> **EXCERPT PROVIDED**:
---

In [None]:
using BenchmarkTools

# Lab 09 - Generated Functions & IR

In this lab you will practice two advanced meta programming techniques:

* _**Generated functions**_ can help you write specialized code for certain
  kinds of parametric types with more flexibility and/or less code.
* _**IRTools.jl**_ is a package that simplifies the manipulation of lowered and
  typed Julia code
  
  
## `@generate`d Functions

Remember the three most important things about generated functions:
* They return *quoted expressions* (like macros).
* You have access to type information of your input variables.
* They have to be _**pure**_

### A faster `polynomial`

Throughout this course we have come back to our `polynomial` function which
evaluates a polynomial based on the Horner schema. Below you can find a version
of the function that operates on a tuple of length $N$.

---

> **JOB 1**:
In the Julia lab on generated functions, which package simplifies manipulating lowered and typed Julia code?
> **JOB 2**:
Please write the next part of the Julia lab on generated functions, starting right after its final sentence.

> **DATASET SECTION**:

---

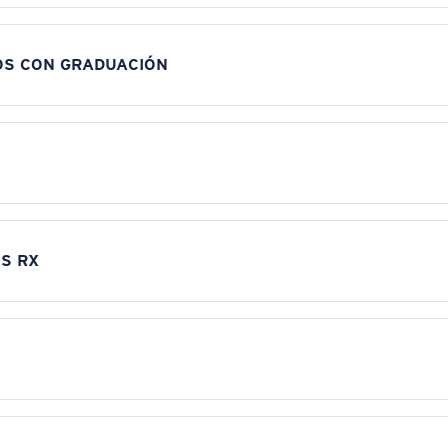
OS CON GRADUACIÓN
S RX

---

> **TASK RESPONSE 1**:
IRTools.jl

> **TASK RESPONSE 2**:
In [None]:
function polynomial(x, p::NTuple{N}) where N
    acc = p[N]
    for i in N-1:-1:1
        acc = x*acc + p[i]
    end
    acc
end

Julia has its own implementation of this function called `evalpoly`. If we
compare the performance of our `polynomial` and Julia's `evalpoly` we can
observe a pretty big difference:

In [None]:
x = 2.0

In [None]:
p = ntuple(float,20)

In [None]:
@btime polynomial($x,$p)

In [None]:
@btime evalpoly($x,$p)

Julia's implementation uses a generated function which specializes on different
tuple lengths (i.e. it *unrolls* the loop) and eliminates the (small) overhead
of looping over the tuple. This is possible, because the length of the tuple is
known during compile time. You can check the difference between `polynomial`
and `evalpoly` yourself via the introspectionwtools you know - e.g.
`@code_lowered`.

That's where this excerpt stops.